Use Your Words Wisely
Words have power. They can build up or tear down. They can ignite anger or turn away wrath. They can inspire or discourage. They can offer hope or generate fear. Proverbs 12:18 provides a vivid picture: “There is one whose rash words are like sword thrusts, but the tongue of the wise brings healing.”
Just as a sword pierces the flesh, words can pierce our souls. Yet, they can also bring healing and comfort. How can we use our words wisely? How can we be people who spur one another on in love and good deeds? Scripture points us to four specific ways we can build up one another with our words.

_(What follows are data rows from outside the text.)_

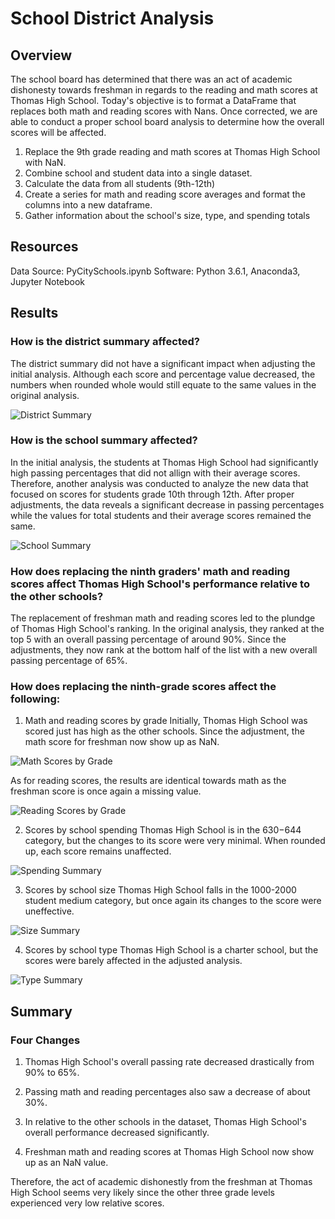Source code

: # School District Analysis

## Overview
The school board has determined that there was an act of academic dishonesty towards freshman in regards to the reading and math scores at Thomas High School. Today's objective is to format a DataFrame that replaces both math and reading scores with Nans. Once corrected, we are able to conduct a proper school board analysis to determine how the overall scores will be affected.

1. Replace the 9th grade reading and math scores at Thomas High School with NaN.
2. Combine school and student data into a single dataset.
3. Calculate the data from all students (9th-12th)
4. Create a series for math and reading score averages and format the columns into a new dataframe.
5. Gather information about the school's size, type, and spending totals 


## Resources
Data Source: PyCitySchools.ipynb
Software: Python 3.6.1, Anaconda3, Jupyter Notebook  


## Results
### How is the district summary affected?
The district summary did not have a significant impact when adjusting the initial analysis. Although each score and percentage value decreased, the numbers when rounded whole would still equate to the same values in the original analysis.


![District Summary](https://user-images.githubusercontent.com/102638461/166403703-1b967769-6535-4ada-8a3d-0f9c47077886.png)


### How is the school summary affected?
In the initial analysis, the students at Thomas High School had significantly high passing percentages that did not allign with their average scores. Therefore, another analysis was conducted to analyze the new data that focused on scores for students grade 10th through 12th. After proper adjustments, the data reveals a significant decrease in passing percentages while the values for total students and their average scores remained the same.


![School Summary](https://user-images.githubusercontent.com/102638461/166404106-5caa99a9-edcd-43ba-ad13-3391d42fd83c.png)


### How does replacing the ninth graders' math and reading scores affect Thomas High School's performance relative to the other schools?
The replacement of freshman math and reading scores led to the plundge of Thomas High School's ranking. In the original analysis, they ranked at the top 5 with an overall passing percentage of around 90%. Since the adjustments, they now rank at the bottom half of the list with a new overall passing percentage of 65%.

### How does replacing the ninth-grade scores affect the following:
1. Math and reading scores by grade
Initially, Thomas High School was scored just has high as the other schools. Since the adjustment, the math score for freshman now show up as NaN.


![Math Scores by Grade](https://user-images.githubusercontent.com/102638461/166404415-c022b0e8-9613-47a8-a23e-940a3f346346.png)

  As for reading scores, the results are identical towards math as the freshman score is once again a missing value.


![Reading Scores by Grade](https://user-images.githubusercontent.com/102638461/166404435-294be940-86a6-4694-9c95-da3ad14cc93b.png)

2. Scores by school spending
Thomas High School is in the $630-$644 category, but the changes to its score were very minimal. When rounded up, each score remains unaffected.


![Spending Summary](https://user-images.githubusercontent.com/102638461/166404657-961dbe63-6ac8-4bd9-8915-62c10773db49.png)

3. Scores by school size
Thomas High School falls in the 1000-2000 student medium category, but once again its changes to the score were uneffective. 


![Size Summary](https://user-images.githubusercontent.com/102638461/166404671-38f70416-f23f-4b37-85cc-0f2307d5d833.png)

4. Scores by school type
Thomas High School is a charter school, but the scores were barely affected in the adjusted analysis.


![Type Summary](https://user-images.githubusercontent.com/102638461/166404677-4086aa65-fea2-4133-8cec-1defcdd13ef3.png)

## Summary
### Four Changes
1. Thomas High School's overall passing rate decreased drastically from 90% to 65%.

2. Passing math and reading percentages also saw a decrease of about 30%.

3. In relative to the other schools in the dataset, Thomas High School's overall performance decreased significantly. 

4. Freshman math and reading scores at Thomas High School now show up as an NaN value.

Therefore, the act of academic dishonestly from the freshman at Thomas High School seems very likely since the other three grade levels experienced very low relative scores.
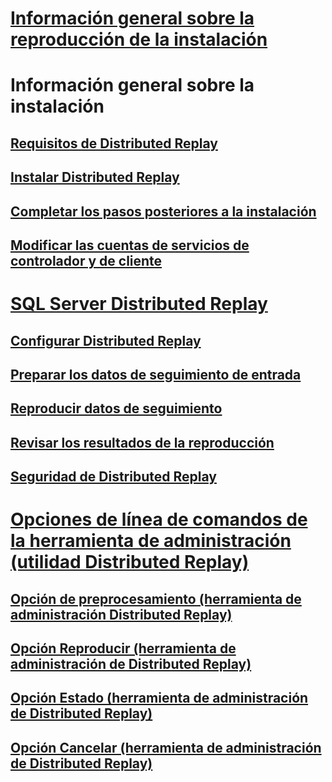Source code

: # [Información general sobre la reproducción de la instalación](install-distributed-replay-overview.md)

# Información general sobre la instalación
## [Requisitos de Distributed Replay](distributed-replay-requirements.md)  
## [Instalar Distributed Replay](install-distributed-replay.md)  
## [Completar los pasos posteriores a la instalación](complete-the-post-installation-steps.md)  
## [Modificar las cuentas de servicios de controlador y de cliente](modify-the-controller-and-client-services-accounts.md)  
# [SQL Server Distributed Replay](sql-server-distributed-replay.md)  
## [Configurar Distributed Replay](configure-distributed-replay.md)  
## [Preparar los datos de seguimiento de entrada](prepare-the-input-trace-data.md)  
## [Reproducir datos de seguimiento](replay-trace-data.md)  
## [Revisar los resultados de la reproducción](review-the-replay-results.md)  
## [Seguridad de Distributed Replay](distributed-replay-security.md)  
# [Opciones de línea de comandos de la herramienta de administración (utilidad Distributed Replay)](administration-tool-command-line-options-distributed-replay-utility.md)  
## [Opción de preprocesamiento (herramienta de administración Distributed Replay)](preprocess-option-distributed-replay-administration-tool.md)  
## [Opción Reproducir (herramienta de administración de Distributed Replay)](replay-option-distributed-replay-administration-tool.md)  
## [Opción Estado (herramienta de administración de Distributed Replay)](status-option-distributed-replay-administration-tool.md)  
## [Opción Cancelar (herramienta de administración de Distributed Replay)](cancel-option-distributed-replay-administration-tool.md)  
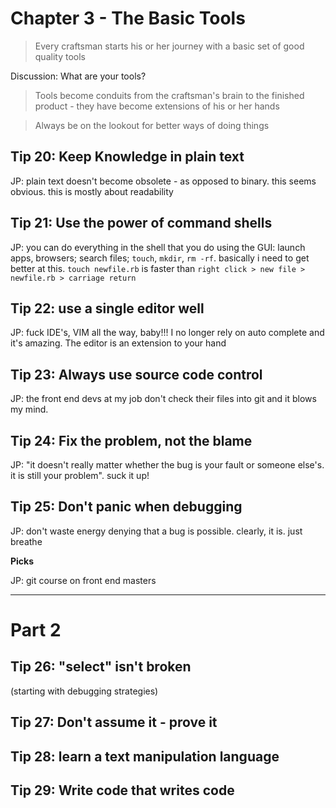 # Chapter 3 - The Basic Tools

> Every craftsman starts his or her journey with a basic set of good quality tools

Discussion: What are your tools?

> Tools become conduits from the craftsman's brain to the finished product - they have become extensions of his or her hands

> Always be on the lookout for better ways of doing things

## Tip 20: Keep Knowledge in plain text

JP: plain text doesn't become obsolete - as opposed to binary. this seems obvious.  this is mostly about readability

## Tip 21: Use the power of command shells

JP: you can do everything in the shell that you do using the GUI: launch apps, browsers; search files; `touch`, `mkdir`, `rm -rf`. basically i need to get better at this. `touch newfile.rb` is faster than `right click > new file > newfile.rb > carriage return`

## Tip 22: use a single editor well

JP: fuck IDE's, VIM all the way, baby!!! I no longer rely on auto complete and it's amazing. The editor is an extension to your hand

## Tip 23: Always use source code control

JP: the front end devs at my job don't check their files into git and it blows my mind.

## Tip 24: Fix the problem, not the blame

JP: "it doesn't really matter whether the bug is your fault or someone else's. it is still your problem". suck it up!

## Tip 25: Don't panic when debugging

JP: don't waste energy denying that a bug is possible. clearly, it is. just breathe

**Picks**

JP: git course on front end masters

----

# Part 2

## Tip 26: "select" isn't broken

(starting with debugging strategies)

## Tip 27: Don't assume it - prove it

## Tip 28: learn a text manipulation language

## Tip 29: Write code that writes code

One primary way is by encouraging one another in our labors. Don’t hold back in praising others when you witness their ministry. When you see someone setting up chairs, cleaning up after a social, or serving in the nursery, tell them thank you. If you enjoyed the hospitality someone provided, send them a note. If your pastor preached a sermon that spurred you on, encourage him by sharing the truth that spoke to you. Hebrews 10:24 says, “And let us consider how to stir up one another to love and good works.” Our words begin in our thoughts, so take the time to consider who in your church might need your words of encouragement today.
Paul tells us of another way to use our words wisely when he tells us to “reprove, rebuke, and exhort, with complete patience and teaching” (2 Tim. 4:2). At times, these words may cause pain or discomfort. However, a loving rebuke is different from rash words that pierce. These are the faithful wounds of a friend, considerate and thoughtful, hoping for the best in another. We serve one another as we exhort one another in love.
Paul also instructs us to use our words to give thanks in song. He writes,
Be filled with the Spirit, addressing one another in psalms and hymns and spiritual songs, singing and making melody to the Lord with your heart, giving thanks always and for everything to God the Father in the name of our Lord Jesus Christ. (Eph. 5:18–20)
Thanksgiving is a corporate affair. As we join with one another in singing together, our hearts overflow with praise.
Last, we can use our words to pray faithfully for one another. James exhorts, “Confess your sins to one another and pray for one another, that you may be healed. The prayer of a righteous person has great power as it is working” (James 5:16). We have the opportunity to actively participate in helping one another as we cry out to God on another’s behalf. What an amazing privilege and opportunity.
It’s easy to waste our words with gossip, grumbling, complaining, and unkindness. By the Spirit’s work we are invited to offer healing as we encourage, exhort, rebuke, teach, sing, and pray for one another. May our words be thoughtful and wise, full of kindness and compassion, and may they glorify our God, who by His word spoke all of creation into existence.